Dr Jacob Puliyel, invoking the Right to Information, accessed Uttar Pradesh data which revealed that in 2005, of the 10,055 AFP cases, 2,553 cases were followed up for two months, 898 (39 per cent) continued to have paralysis. These were thus not ‘false positive cases' but were cases of paralysis as such. Dr Satyamala confirmed this for 2006, by again invoking the RTI. That most of these cases of ‘residual paralysis' don't have a polio virus in their stools is no consolation for the paralysed children and their parents.
It is possible that massive use of Oral Polio Vaccine (which contains attenuated but live polio virus) has mutated into a new virus which doesn't have identical morphological properties of the polio virus, but which causes paralysis. A rational and humane response to this rise in paralysed children should have been to suspend the additional dosages of the Oral Polio Vaccine and to investigate the matter. If any other scientific explanation is found, this programme can be exonerated. But till then, to continue with these additional dosages of Oral Polio Vaccine is unethical.
It is necessary that all these children who have lost their limbs be fully rehabilitated, and their parents adequately compensated.

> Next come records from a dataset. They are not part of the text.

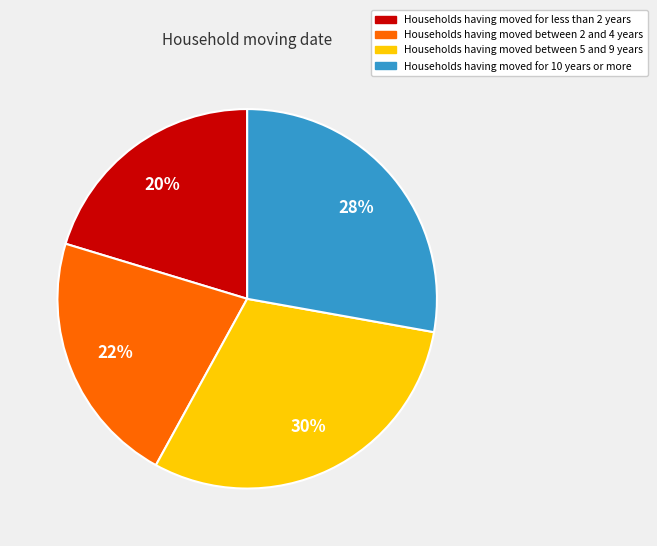

Is there a majority slice in this chart?

No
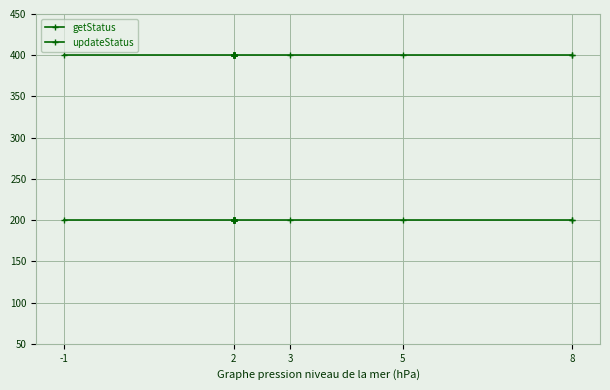

At which label is updateStatus closest to 400?

-1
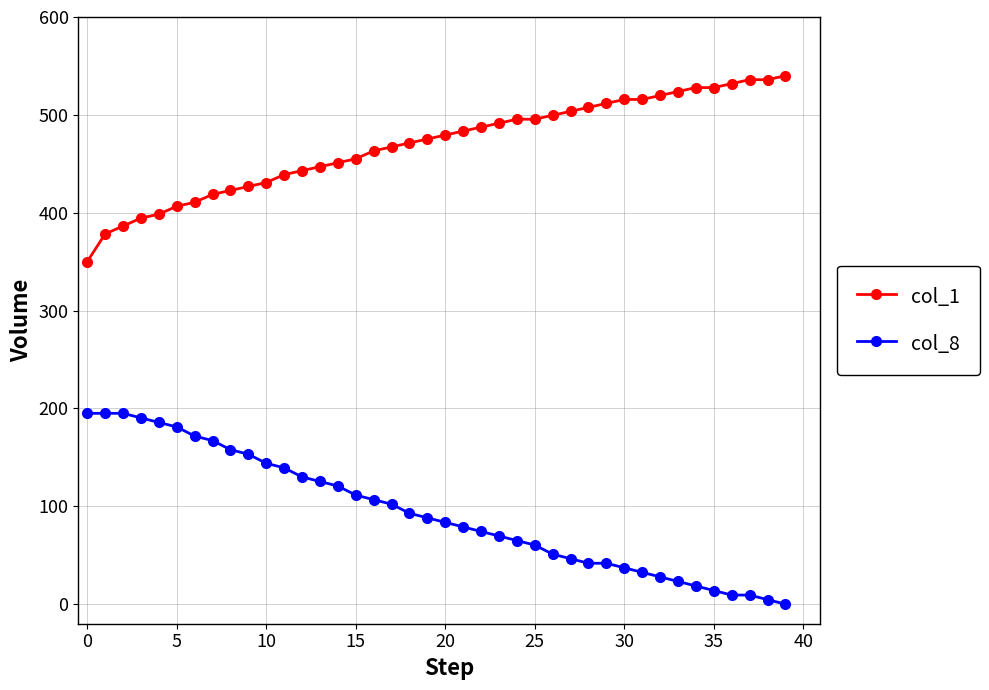

List the series in order of their overall mean, highest first.

col_1, col_8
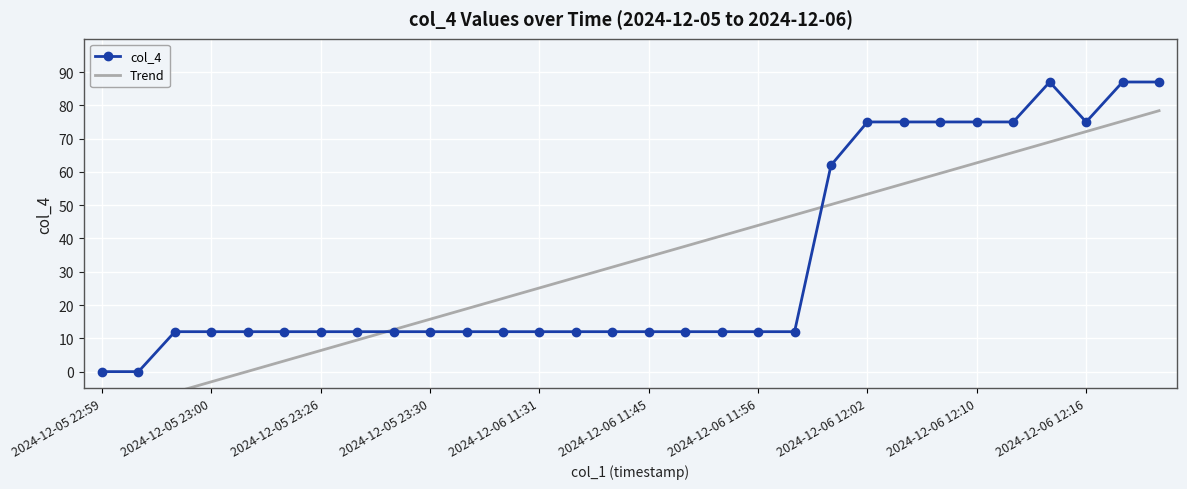

Rank the series by their average value, from lowest to highest.

col_4, Trend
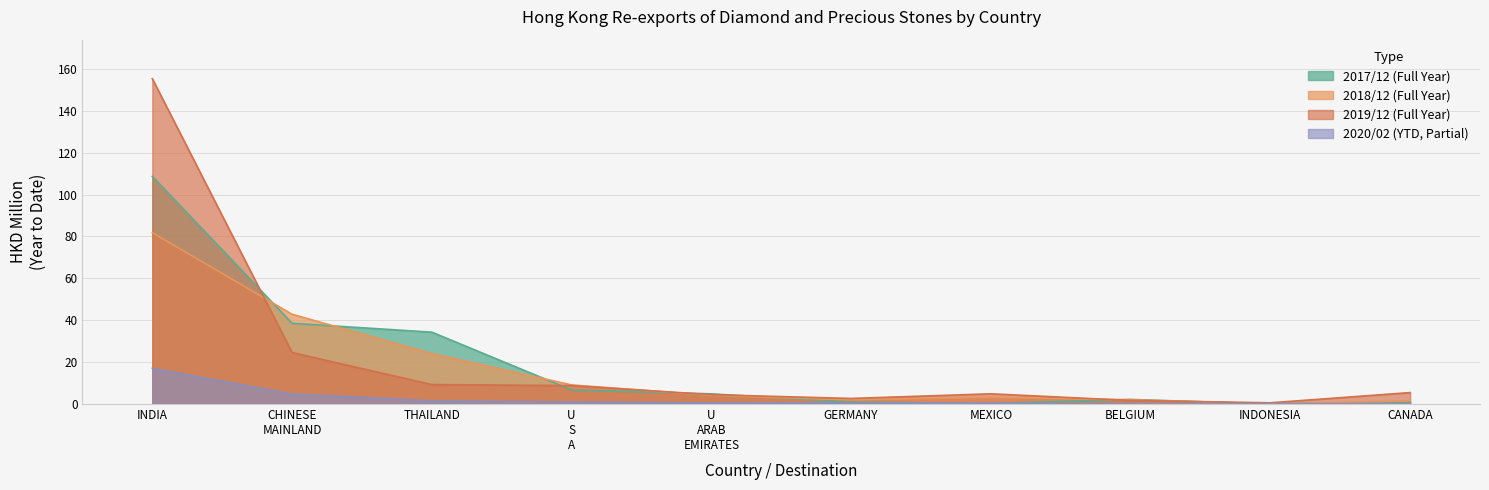

What is the difference between the maximum and minimum values in the 201712 series?

108.6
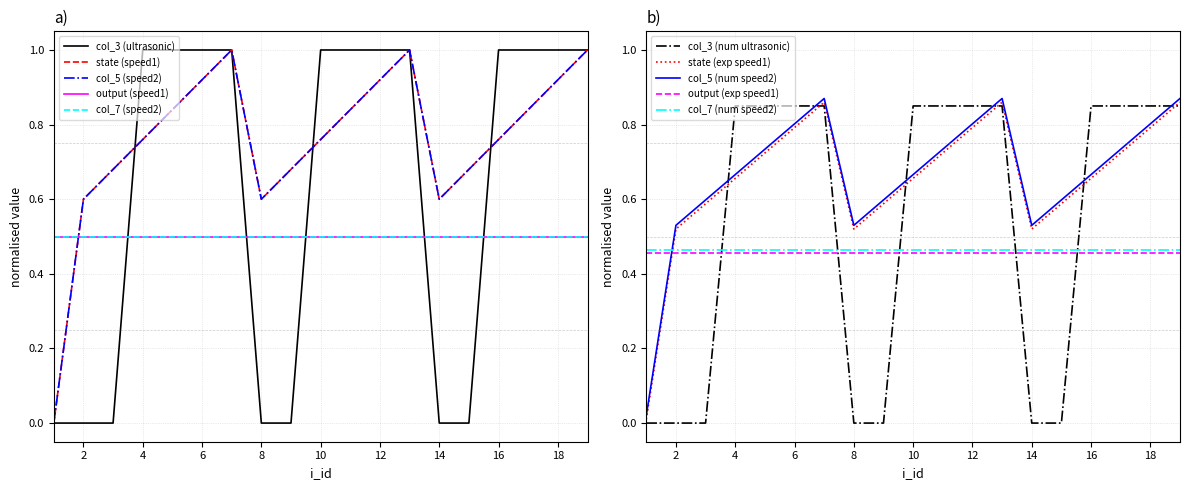

Which series ends up on top after the final intersection of col_3 (num ultrasonic) and col_7 (num speed2)?

col_3 (num ultrasonic)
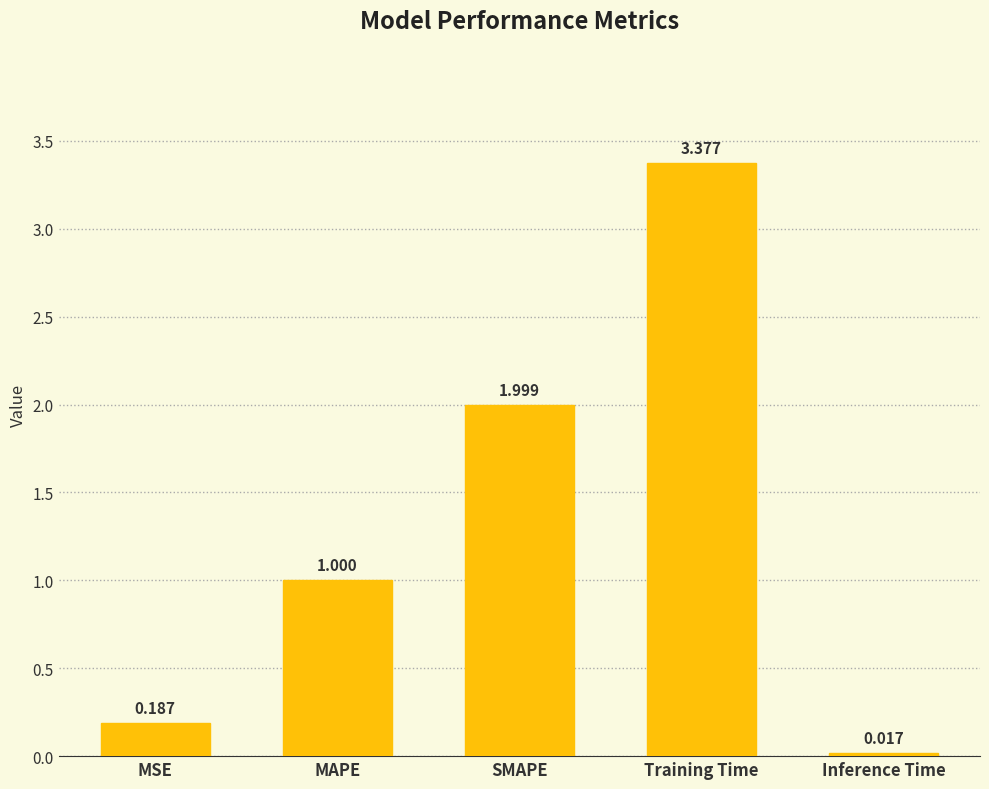

Which label corresponds to the largest value in the chart?

Training Time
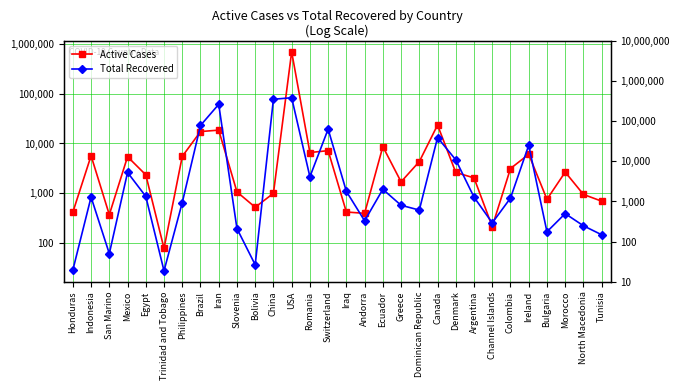

Where is the first local maximum for Active Cases?

Indonesia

Criminal liability should be ascertained for those officials who have suppressed this information of breakup of follow-up of AFP cases, and those officials and policymakers who are responsible for continuing this policy of PEI.
VAPP CASES
It is well-known that Oral Polio Vaccine inevitably causes Vaccine Associated Paralytic Polio (VAPP) in a miniscule proportion of Oral Polio Vaccine receivers — an average 1 case of VAPP per 4 million doses of polio. In India, due to Pulse Polio, it is expected that annually there would be approximately 200 cases of VAPP till Pulse Polio continues. These children have to sacrifice their limbs involuntarily on the altar of ‘Public Good', that too, without getting rehabilitated, and without their parents getting compensated! The Jan Swasthya Abhiyan made the demand for rehabilitation and compensation for VAPP cases. The National Human Rights Commission recommended it. But the government ignored it.
Till polio isn't eradicated globally, developed countries will have to continue polio-vaccination even if there have been no cases of polio in these countries. Hence, it is in their interest that Polio Eradication is continued, even if it may not be the priority of the developing countries. One way of doing this is to exaggerate the problem of polio. In 1988, 32,419 cases of paralytic poliomyelitis were reported globally. While estimating the paralytic cases, WHO increased this figure 10-fold, to 3,50,000, with the argument that the actual cases were ten times the reported cases. By a sleight of hand, in subsequent literature, the word “reported” was deleted and it was claimed that annually polio paralyses ‘more than 3,50,000 children'!
It should also be pointed out that polio is only one cause of lameness in children, and the overwhelming majority of AFP cases are due to non-polio viruses. Hence, even if polio is eradicated, it will reduce lameness in children by only approximately 20 per cent. We should certainly try to control polio through vaccination and sanitation. But to create an impression that we are eliminating lameness in children through polio-vaccination is misleading.